Furthermore, the prosecutor gave adequate race-neutral reasons for its strikes. The prosecutor justified the strikes by stating that juror 5 was very young and not experienced enough to render a decision and juror 9 was unemployed with a number of children to support and would be focused on the financial hardship caused by jury service, rather than the case at hand. The trial court allowed the strikes. (J.A. at 365.)

James also argued that the two jurors there were struck were from an island other than St. Thomas and alleged that they were struck for ethnicity reasons. (J.A. at 358.) The jury pool is not only comprised of persons bom in the Virgin Islands but also persons born on surrounding Caribbean islands that are permanent Virgin Islands residents and naturalized United States citizens. Likewise, the jury pool consists of people of many ethnicities that were bom on the continental United States. James has failed to establish that that there is an ethnic basis for the strikes merely because the jurors that were struck were from an island other than St. Thomas. We conclude that under these circumstances there was no Fourteenth Amendment violation.

VI. CONCLUSION

For the above stated reasons, we affirm James’ conviction and the June 28, 2011 Judgment and Commitment.

The trial court instructed the jury:

In order to prove the offense of murder in the first degree as charged in Count 1 of the Third amended Information against defendant James... the People must prove each of the following elements beyond a reasonable doubt: On or about August 22,2009, on St. Thomas, U.S. Virgin Islands, the defendant, aided and abetted by another, unlawfully killed a human being, Tameka Edwards ... (J.A. at 1278.) (emphasis added).)
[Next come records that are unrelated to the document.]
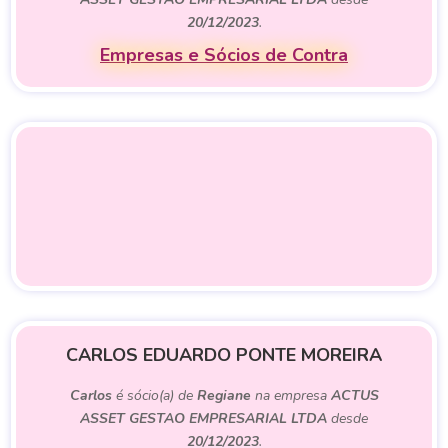
20/12/2023
.
Empresas e Sócios de Contra
CARLOS EDUARDO PONTE MOREIRA
Carlos
é sócio(a) de
Regiane
na empresa
ACTUS
ASSET GESTAO EMPRESARIAL LTDA
desde
20/12/2023
.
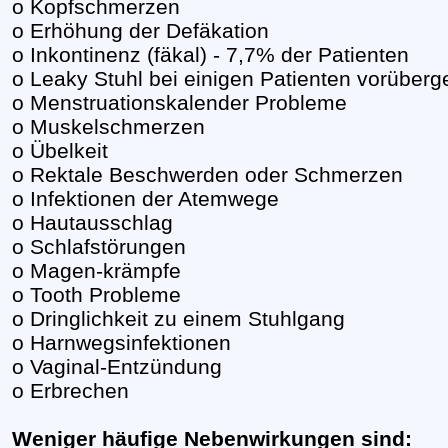
o Kopfschmerzen
o Erhöhung der Defäkation
o Inkontinenz (fäkal) - 7,7% der Patienten
o Leaky Stuhl bei einigen Patienten vorüber
o Menstruationskalender Probleme
o Muskelschmerzen
o Übelkeit
o Rektale Beschwerden oder Schmerzen
o Infektionen der Atemwege
o Hautausschlag
o Schlafstörungen
o Magen-krämpfe
o Tooth Probleme
o Dringlichkeit zu einem Stuhlgang
o Harnwegsinfektionen
o Vaginal-Entzündung
o Erbrechen
Weniger häufige Nebenwirkungen sind:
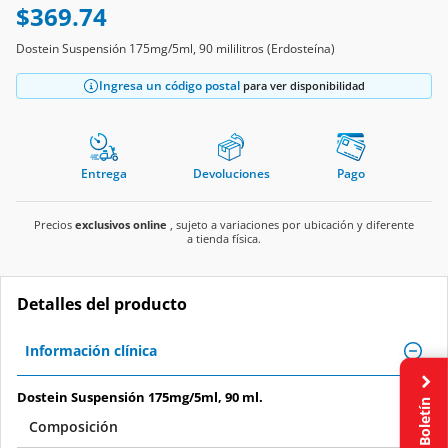
$369.74
Dostein Suspensión 175mg/5ml, 90 mililitros (Erdosteína)
Ingresa un código postal
para ver disponibilidad
Entrega
Devoluciones
Pago
Precios
exclusivos online
, sujeto a variaciones por ubicación y diferente
a tienda física.
Detalles del producto
Información clínica
Dostein Suspensión 175mg/5ml, 90 ml.
Boletín
Composición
The Information (J.A. at 89) charged in part:

On or about August 22,2009, in St. Thomas, Virgin Islands, NESTA JAMES, aided and abetted by another, willfully, deliberately, and with premeditation, unlawfully killed a human being with malice aforethought, to wit: he shot and killed Tameka Edwards with a gun, in violation of 14 V.I.C. §§921,922(a)(1); 14 V.I.C. § 11(a). FIRST DEGREE MURDER

The Information of the co-defendant, Merrifield, also states “aided and abetted by another,” which means that the two defendants were charged in the same exact manner. It is plausible that the People intended to charge both James and Merrifield with aiding and abetting each other in the crimes committed during the incident.

The Information language encompasses all the statutory elements of 14 V.I.C. § § 921,922, first degree murder. It is flabbergasting as to why the People included the language of “aided and abetted by another” in the charge which is superfluous for charging James with first. degree murder in this instance.

The defense argues that this would illustrate to the jury that the witness and McClean were in the witness protection program and thus show the propensity for violence and other ill characteristics of James.